§ WHAT IS EXPECTED
Nothing may be added, dropped, or altered; restate the listing word for word.

§ INPUT FOR THIS TASK

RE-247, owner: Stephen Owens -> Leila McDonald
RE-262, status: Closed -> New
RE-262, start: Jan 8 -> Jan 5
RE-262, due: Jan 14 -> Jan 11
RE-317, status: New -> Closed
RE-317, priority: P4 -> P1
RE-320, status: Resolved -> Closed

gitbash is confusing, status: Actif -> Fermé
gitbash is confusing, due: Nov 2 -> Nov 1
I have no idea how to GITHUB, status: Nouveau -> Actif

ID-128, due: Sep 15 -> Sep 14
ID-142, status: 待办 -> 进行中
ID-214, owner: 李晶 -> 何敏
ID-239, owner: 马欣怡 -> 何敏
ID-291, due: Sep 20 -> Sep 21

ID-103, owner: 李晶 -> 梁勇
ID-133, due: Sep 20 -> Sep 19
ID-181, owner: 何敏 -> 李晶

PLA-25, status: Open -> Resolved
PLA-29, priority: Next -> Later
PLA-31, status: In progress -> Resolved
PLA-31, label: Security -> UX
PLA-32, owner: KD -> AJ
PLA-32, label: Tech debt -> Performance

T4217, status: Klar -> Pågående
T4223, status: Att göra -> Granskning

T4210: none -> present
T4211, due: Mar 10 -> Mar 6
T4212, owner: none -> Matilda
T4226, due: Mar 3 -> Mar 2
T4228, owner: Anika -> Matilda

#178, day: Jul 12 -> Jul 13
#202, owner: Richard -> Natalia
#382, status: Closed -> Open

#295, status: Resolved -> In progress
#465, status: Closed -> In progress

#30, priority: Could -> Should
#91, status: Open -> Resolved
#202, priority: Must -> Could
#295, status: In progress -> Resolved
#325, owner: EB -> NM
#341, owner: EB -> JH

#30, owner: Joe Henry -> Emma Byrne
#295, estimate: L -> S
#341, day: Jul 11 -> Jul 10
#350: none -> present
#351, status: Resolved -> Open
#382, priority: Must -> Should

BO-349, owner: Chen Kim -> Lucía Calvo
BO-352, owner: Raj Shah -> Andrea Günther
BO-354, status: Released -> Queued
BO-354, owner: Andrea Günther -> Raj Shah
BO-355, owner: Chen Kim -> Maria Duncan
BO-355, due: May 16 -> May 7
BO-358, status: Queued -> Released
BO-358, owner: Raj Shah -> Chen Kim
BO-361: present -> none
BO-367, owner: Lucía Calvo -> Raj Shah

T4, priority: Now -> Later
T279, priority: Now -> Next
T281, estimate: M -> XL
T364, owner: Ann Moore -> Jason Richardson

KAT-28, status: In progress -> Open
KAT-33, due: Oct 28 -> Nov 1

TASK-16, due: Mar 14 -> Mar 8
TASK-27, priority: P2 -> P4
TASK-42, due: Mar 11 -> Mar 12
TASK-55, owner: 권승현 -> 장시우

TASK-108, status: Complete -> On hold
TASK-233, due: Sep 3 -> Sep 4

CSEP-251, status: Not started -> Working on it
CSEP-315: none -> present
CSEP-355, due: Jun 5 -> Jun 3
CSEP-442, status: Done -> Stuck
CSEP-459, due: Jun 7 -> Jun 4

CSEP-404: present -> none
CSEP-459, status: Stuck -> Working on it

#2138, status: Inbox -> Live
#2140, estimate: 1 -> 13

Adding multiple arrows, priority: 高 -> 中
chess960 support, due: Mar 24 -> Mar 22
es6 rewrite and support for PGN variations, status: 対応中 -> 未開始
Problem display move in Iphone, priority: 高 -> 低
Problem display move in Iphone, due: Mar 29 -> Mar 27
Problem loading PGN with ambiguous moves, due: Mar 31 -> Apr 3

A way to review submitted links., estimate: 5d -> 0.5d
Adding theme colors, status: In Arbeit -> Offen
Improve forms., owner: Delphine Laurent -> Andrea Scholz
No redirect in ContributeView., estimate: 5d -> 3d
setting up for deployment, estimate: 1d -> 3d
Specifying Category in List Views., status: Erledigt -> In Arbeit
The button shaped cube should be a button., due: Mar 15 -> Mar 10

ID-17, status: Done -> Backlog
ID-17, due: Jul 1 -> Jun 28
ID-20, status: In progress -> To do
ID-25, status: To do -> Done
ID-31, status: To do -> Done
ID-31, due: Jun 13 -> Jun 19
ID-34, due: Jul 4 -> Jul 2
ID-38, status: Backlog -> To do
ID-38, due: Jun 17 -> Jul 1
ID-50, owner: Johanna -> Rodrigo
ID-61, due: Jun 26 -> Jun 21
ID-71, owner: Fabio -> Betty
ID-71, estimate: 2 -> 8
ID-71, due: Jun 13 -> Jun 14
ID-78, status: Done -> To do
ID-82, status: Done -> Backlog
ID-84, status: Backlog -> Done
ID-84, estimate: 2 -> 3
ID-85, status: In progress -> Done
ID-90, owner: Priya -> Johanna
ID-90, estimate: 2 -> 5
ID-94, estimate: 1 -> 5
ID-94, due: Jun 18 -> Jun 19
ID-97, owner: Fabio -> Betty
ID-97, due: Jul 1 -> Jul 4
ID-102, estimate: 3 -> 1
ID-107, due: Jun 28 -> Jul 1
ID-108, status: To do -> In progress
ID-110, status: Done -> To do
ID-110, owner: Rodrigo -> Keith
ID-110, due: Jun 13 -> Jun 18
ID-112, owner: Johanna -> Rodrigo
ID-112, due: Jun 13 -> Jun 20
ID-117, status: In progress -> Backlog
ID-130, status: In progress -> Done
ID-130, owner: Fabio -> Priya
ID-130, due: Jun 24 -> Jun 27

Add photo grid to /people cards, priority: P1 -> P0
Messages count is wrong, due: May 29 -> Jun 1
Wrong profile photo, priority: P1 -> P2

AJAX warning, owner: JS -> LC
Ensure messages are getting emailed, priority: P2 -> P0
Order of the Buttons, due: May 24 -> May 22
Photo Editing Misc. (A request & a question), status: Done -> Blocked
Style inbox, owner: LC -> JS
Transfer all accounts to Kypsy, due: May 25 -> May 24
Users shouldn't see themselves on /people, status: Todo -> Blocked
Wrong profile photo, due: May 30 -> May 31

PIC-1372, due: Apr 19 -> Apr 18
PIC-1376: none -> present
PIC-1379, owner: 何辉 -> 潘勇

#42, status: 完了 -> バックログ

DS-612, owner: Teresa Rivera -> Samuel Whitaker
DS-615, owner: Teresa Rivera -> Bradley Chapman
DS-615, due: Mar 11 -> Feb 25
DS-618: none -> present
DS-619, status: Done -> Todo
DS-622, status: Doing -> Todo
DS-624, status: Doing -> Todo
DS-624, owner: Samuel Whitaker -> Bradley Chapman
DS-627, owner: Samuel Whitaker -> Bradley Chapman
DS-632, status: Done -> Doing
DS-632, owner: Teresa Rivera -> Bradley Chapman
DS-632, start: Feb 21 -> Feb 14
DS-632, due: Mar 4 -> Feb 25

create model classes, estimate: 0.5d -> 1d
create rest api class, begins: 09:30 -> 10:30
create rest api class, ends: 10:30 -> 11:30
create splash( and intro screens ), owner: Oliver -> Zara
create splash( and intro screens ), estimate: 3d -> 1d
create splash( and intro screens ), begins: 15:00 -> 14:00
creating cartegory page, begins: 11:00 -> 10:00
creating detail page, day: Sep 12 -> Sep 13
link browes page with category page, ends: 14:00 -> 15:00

§ WORKED SOLUTION
RE-247, owner: Stephen Owens -> Leila McDonald
RE-262, status: Closed -> New
RE-262, start: Jan 8 -> Jan 5
RE-262, due: Jan 14 -> Jan 11
RE-317, status: New -> Closed
RE-317, priority: P4 -> P1
RE-320, status: Resolved -> Closed

gitbash is confusing, status: Actif -> Fermé
gitbash is confusing, due: Nov 2 -> Nov 1
I have no idea how to GITHUB, status: Nouveau -> Actif

ID-128, due: Sep 15 -> Sep 14
ID-142, status: 待办 -> 进行中
ID-214, owner: 李晶 -> 何敏
ID-239, owner: 马欣怡 -> 何敏
ID-291, due: Sep 20 -> Sep 21

ID-103, owner: 李晶 -> 梁勇
ID-133, due: Sep 20 -> Sep 19
ID-181, owner: 何敏 -> 李晶

PLA-25, status: Open -> Resolved
PLA-29, priority: Next -> Later
PLA-31, status: In progress -> Resolved
PLA-31, label: Security -> UX
PLA-32, owner: KD -> AJ
PLA-32, label: Tech debt -> Performance

T4217, status: Klar -> Pågående
T4223, status: Att göra -> Granskning

T4210: none -> present
T4211, due: Mar 10 -> Mar 6
T4212, owner: none -> Matilda
T4226, due: Mar 3 -> Mar 2
T4228, owner: Anika -> Matilda

#178, day: Jul 12 -> Jul 13
#202, owner: Richard -> Natalia
#382, status: Closed -> Open

#295, status: Resolved -> In progress
#465, status: Closed -> In progress

#30, priority: Could -> Should
#91, status: Open -> Resolved
#202, priority: Must -> Could
#295, status: In progress -> Resolved
#325, owner: EB -> NM
#341, owner: EB -> JH

#30, owner: Joe Henry -> Emma Byrne
#295, estimate: L -> S
#341, day: Jul 11 -> Jul 10
#350: none -> present
#351, status: Resolved -> Open
#382, priority: Must -> Should

BO-349, owner: Chen Kim -> Lucía Calvo
BO-352, owner: Raj Shah -> Andrea Günther
BO-354, status: Released -> Queued
BO-354, owner: Andrea Günther -> Raj Shah
BO-355, owner: Chen Kim -> Maria Duncan
BO-355, due: May 16 -> May 7
BO-358, status: Queued -> Released
BO-358, owner: Raj Shah -> Chen Kim
BO-361: present -> none
BO-367, owner: Lucía Calvo -> Raj Shah

T4, priority: Now -> Later
T279, priority: Now -> Next
T281, estimate: M -> XL
T364, owner: Ann Moore -> Jason Richardson

KAT-28, status: In progress -> Open
KAT-33, due: Oct 28 -> Nov 1

TASK-16, due: Mar 14 -> Mar 8
TASK-27, priority: P2 -> P4
TASK-42, due: Mar 11 -> Mar 12
TASK-55, owner: 권승현 -> 장시우

TASK-108, status: Complete -> On hold
TASK-233, due: Sep 3 -> Sep 4

CSEP-251, status: Not started -> Working on it
CSEP-315: none -> present
CSEP-355, due: Jun 5 -> Jun 3
CSEP-442, status: Done -> Stuck
CSEP-459, due: Jun 7 -> Jun 4

CSEP-404: present -> none
CSEP-459, status: Stuck -> Working on it

#2138, status: Inbox -> Live
#2140, estimate: 1 -> 13

Adding multiple arrows, priority: 高 -> 中
chess960 support, due: Mar 24 -> Mar 22
es6 rewrite and support for PGN variations, status: 対応中 -> 未開始
Problem display move in Iphone, priority: 高 -> 低
Problem display move in Iphone, due: Mar 29 -> Mar 27
Problem loading PGN with ambiguous moves, due: Mar 31 -> Apr 3

A way to review submitted links., estimate: 5d -> 0.5d
Adding theme colors, status: In Arbeit -> Offen
Improve forms., owner: Delphine Laurent -> Andrea Scholz
No redirect in ContributeView., estimate: 5d -> 3d
setting up for deployment, estimate: 1d -> 3d
Specifying Category in List Views., status: Erledigt -> In Arbeit
The button shaped cube should be a button., due: Mar 15 -> Mar 10

ID-17, status: Done -> Backlog
ID-17, due: Jul 1 -> Jun 28
ID-20, status: In progress -> To do
ID-25, status: To do -> Done
ID-31, status: To do -> Done
ID-31, due: Jun 13 -> Jun 19
ID-34, due: Jul 4 -> Jul 2
ID-38, status: Backlog -> To do
ID-38, due: Jun 17 -> Jul 1
ID-50, owner: Johanna -> Rodrigo
ID-61, due: Jun 26 -> Jun 21
ID-71, owner: Fabio -> Betty
ID-71, estimate: 2 -> 8
ID-71, due: Jun 13 -> Jun 14
ID-78, status: Done -> To do
ID-82, status: Done -> Backlog
ID-84, status: Backlog -> Done
ID-84, estimate: 2 -> 3
ID-85, status: In progress -> Done
ID-90, owner: Priya -> Johanna
ID-90, estimate: 2 -> 5
ID-94, estimate: 1 -> 5
ID-94, due: Jun 18 -> Jun 19
ID-97, owner: Fabio -> Betty
ID-97, due: Jul 1 -> Jul 4
ID-102, estimate: 3 -> 1
ID-107, due: Jun 28 -> Jul 1
ID-108, status: To do -> In progress
ID-110, status: Done -> To do
ID-110, owner: Rodrigo -> Keith
ID-110, due: Jun 13 -> Jun 18
ID-112, owner: Johanna -> Rodrigo
ID-112, due: Jun 13 -> Jun 20
ID-117, status: In progress -> Backlog
ID-130, status: In progress -> Done
ID-130, owner: Fabio -> Priya
ID-130, due: Jun 24 -> Jun 27

Add photo grid to /people cards, priority: P1 -> P0
Messages count is wrong, due: May 29 -> Jun 1
Wrong profile photo, priority: P1 -> P2

AJAX warning, owner: JS -> LC
Ensure messages are getting emailed, priority: P2 -> P0
Order of the Buttons, due: May 24 -> May 22
Photo Editing Misc. (A request & a question), status: Done -> Blocked
Style inbox, owner: LC -> JS
Transfer all accounts to Kypsy, due: May 25 -> May 24
Users shouldn't see themselves on /people, status: Todo -> Blocked
Wrong profile photo, due: May 30 -> May 31

PIC-1372, due: Apr 19 -> Apr 18
PIC-1376: none -> present
PIC-1379, owner: 何辉 -> 潘勇

#42, status: 完了 -> バックログ

DS-612, owner: Teresa Rivera -> Samuel Whitaker
DS-615, owner: Teresa Rivera -> Bradley Chapman
DS-615, due: Mar 11 -> Feb 25
DS-618: none -> present
DS-619, status: Done -> Todo
DS-622, status: Doing -> Todo
DS-624, status: Doing -> Todo
DS-624, owner: Samuel Whitaker -> Bradley Chapman
DS-627, owner: Samuel Whitaker -> Bradley Chapman
DS-632, status: Done -> Doing
DS-632, owner: Teresa Rivera -> Bradley Chapman
DS-632, start: Feb 21 -> Feb 14
DS-632, due: Mar 4 -> Feb 25

create model classes, estimate: 0.5d -> 1d
create rest api class, begins: 09:30 -> 10:30
create rest api class, ends: 10:30 -> 11:30
create splash( and intro screens ), owner: Oliver -> Zara
create splash( and intro screens ), estimate: 3d -> 1d
create splash( and intro screens ), begins: 15:00 -> 14:00
creating cartegory page, begins: 11:00 -> 10:00
creating detail page, day: Sep 12 -> Sep 13
link browes page with category page, ends: 14:00 -> 15:00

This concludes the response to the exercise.